Abstract

The research aimed to investigate the average age of recovery in infants with delayed visual maturation (DVM). DVM is diagnosed retrospectively and there are currently no management guidelines. This study gives an evidence-based recovery time which can help clinicians to appropriately reassure anxious parents about DVM prognosis. This research is significant as this is the largest participant study about DVM to date.
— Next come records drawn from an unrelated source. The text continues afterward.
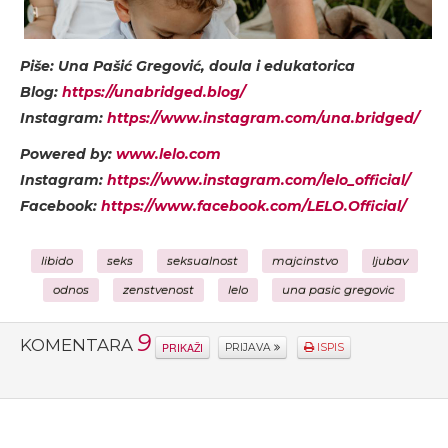
Piše: Una Pašić Gregović, doula i edukatorica
Blog:
https://unabridged.blog/
Instagram:
https://www.instagram.com/una.bridged/
Powered by:
www.lelo.com
Instagram:
https://www.instagram.com/lelo_official/
Facebook:
https://www.facebook.com/LELO.Official/
libido
seks
seksualnost
majcinstvo
ljubav
odnos
zenstvenost
lelo
una pasic gregovic
9
KOMENTARA
PRIKAŽI
PRIJAVA
ISPIS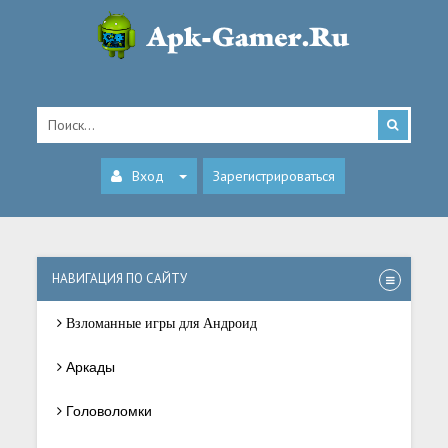
Вход
Зарегистрироваться
НАВИГАЦИЯ ПО САЙТУ
Взломанные игры для Андроид
Аркады
Головоломки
This is a retrospective service evaluation of 50 infants with DVM presenting to St James University Hospital between 2012 and 2017. The DVM was classified into either type I or type II. Several key variables were recorded including: patient gender, age at recovery, type of DVM and whether Electrodiagnostic testing was used. STATA analysis showed that the average age of recovery for type I and type II DVM was 6.708 and 13.464months, respectively. A multivariable linear regression adjusted for gender as a confounder. The average age of recovery was 6.179months longer for infants with type II DVM which is a statistically significant difference (95% CI: 3.214-9.143, P value: < 0.001). This research supports the hypothesis that the age of recovery in type I DVM is significantly shorter than type II when adjusted for gender. The main limitation is that recovery age is recorded from when the infants attended clinic, however; their vision could have recovered prior to this. In the future, additional multi-centre research needs to be conducted looking at larger patient samples to allow for further sub-categorisation of DVM types.